Summary: Chapters 8–9
Chapter 8: Collateral Damage: Landing Credit
Next, O’Neil looks at the consumer finance industry. She first considers the way individual loan applications used to proceed: an individual spoke with a small-town banker who likely knew their family, employer, and coworkers. The banker’s subjective assessment of the applicant sometimes played a large role in whether the loan got approved, and discrimination of various kinds arose as part of this process. Now, O’Neil says, credit scores provide relatively unbiased information about a person’s probable creditworthiness based on relevant financial information. However, she says, not all scores used in finance meet these standards. So-called e-scores factor in all sorts of information, such as zip codes and internet browsing habits, to determine whom to lend to, market to, and approve for credit cards. These scores, unlike credit scores proper, are often unregulated. They rely on proxies, much as the individual banker in the olden days but at a much larger scale. What’s more, O’Neil says, the credit scores themselves are increasingly used as proxies in recruiting and employment, where a person’s financial health becomes a stand-in for their personal responsibility and trustworthiness.
This leads O’Neil back to a broader point about the use of mathematical models. Often, individuals with relative wealth and privilege deal with human beings when they seek a job or a loan. Those humans can investigate discrepancies in a background check or consider special circumstances that a credit score might not fully capture. People of lower socioeconomic status, meanwhile, deal mainly with machines and algorithms, which cannot be appealed to and do not go out of their way to fact-check apparent errors. This will become more and more of a problem, O’Neil says, as financial institutions and employers make use of an ever-greater variety of data in their hiring and lending decisions.
Chapter 9: No Safe Zone: Getting Insurance
Similar patterns, O’Neil says, apply in the insurance industry.

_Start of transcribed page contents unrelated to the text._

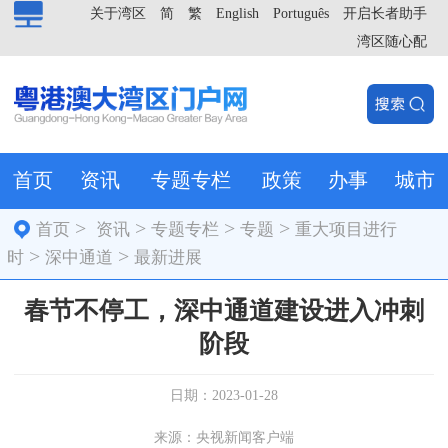
关于湾区
简
繁
English
Português
开启长者助手
湾区随心配
首页
资讯
专题专栏
政策
办事
城市
>
>
>
>
首页
资讯
专题专栏
专题
重大项目进行
>
>
时
深中通道
最新进展
春节不停工，深中通道建设进入冲刺
阶段
日期：2023-01-28
来源：央视新闻客户端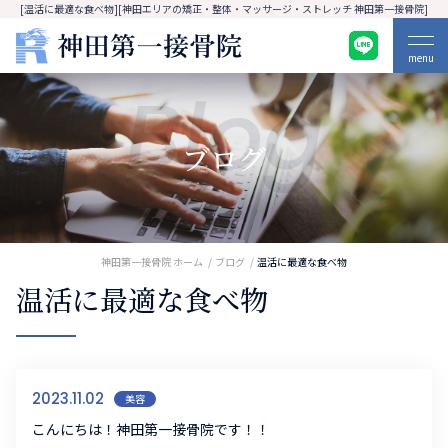
[温活に最適な食べ物][神田エリアの矯正・整体・マッサージ・ストレッチ 神田第一接骨院]
menu
Blog
ブログ
神田第一接骨院 ホーム
ブログ
温活に最適な食べ物
温活に最適な食べ物
2023.11.02
美容
こんにちは！神田第一接骨院です！！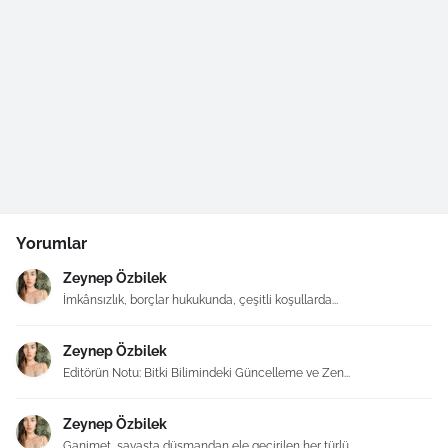
Yorumlar
Zeynep Özbilek
İmkânsızlık, borçlar hukukunda, çeşitli koşullarda...
Zeynep Özbilek
Editörün Notu: Bitki Bilimindeki Güncelleme ve Zen...
Zeynep Özbilek
Ganimet, savaşta düşmandan ele geçirilen her türlü...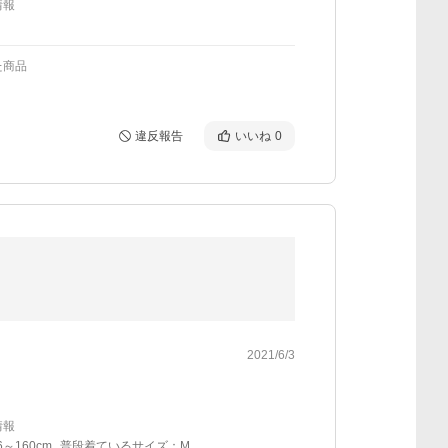
情報
た商品
違反報告
いいね
0
2021/6/3
情報
6～160cm
普段着ているサイズ：M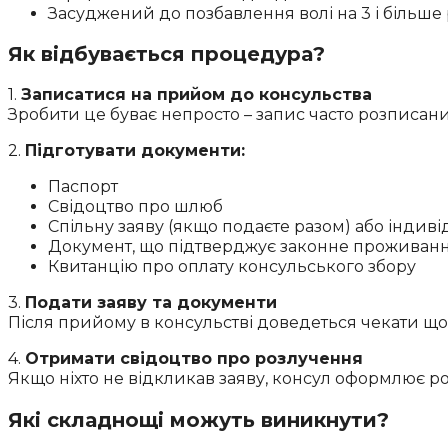
Засуджений до позбавлення волі на 3 і більше 
Як відбувається процедура?
1.
Записатися на прийом до консульства
Зробити це буває непросто – запис часто розписани
2.
Підготувати документи:
Паспорт
Свідоцтво про шлюб
Спільну заяву (якщо подаєте разом) або індиві
Документ, що підтверджує законне проживання 
Квитанцію про оплату консульського збору
3.
Подати заяву та документи
Після прийому в консульстві доведеться чекати 
4.
Отримати свідоцтво про розлучення
Якщо ніхто не відкликав заяву, консул оформлює р
Які складнощі можуть виникнути?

Although race is no longer (by law) an explicit factor in home and life insurance policies, many other proxies for a person’s health, longevity, and risk exposure have cropped up. Auto insurers, for instance, use credit data as part of their pricing model so that a safe driver with poor credit pays more than a driver with good credit and a DUI on their record. In response to calls to “price me by how I drive,” some insurers have begun offering discounts to policyholders who allow for surveillance of their driving habits. This, O’Neil points out, has problems of its own. People who live in “risky” neighborhoods or have long commutes—which often means poorer people—end up paying more. In the workplace, meanwhile, the drive to lower insurance costs has led to the creation of “health scores” and wellness programs that penalize those deemed unhealthy. O’Neil raises the concern that this practice will spread to hire/fire decisions, since the health score data are not legally protected in the way that medical records are.
Analysis: Chapters 8–9
These two chapters continue several thematic threads from earlier in the book. O’Neil offers more examples of the disproportionate use of automation in dealing with poor and working-class individuals. She also shows how proxies for physical health, safe driving, and personal responsibility end up penalizing people who live in the “wrong” part of town or struggle financially.
Another major focus in Chapters 8–9 is the balance between automation and human intervention. O’Neil does not pretend that modern society can run without some automation of its decision-making. She suggests, however, that human oversight is necessary to prevent algorithms from riding roughshod over the poorest and most vulnerable. Despite their biases and prejudice—problems that automation can, at its best, help to counter—humans have certain traits that so far simply cannot be algorithmized. O’Neil cites “context, common sense, and fairness” as three such contributions. Human beings can use contextual cues to determine whether a job applicant is likely to have a criminal alias or whether the background check is confusing two very different people. They can apply common sense in, for example, not scheduling a barista for two shifts that are four hours apart. Finally, and crucially for O’Neil, humans can bring a sense of fairness to their scrutiny of models and their results. We alone, at least at present, can decide whether an outcome is not only efficient but just.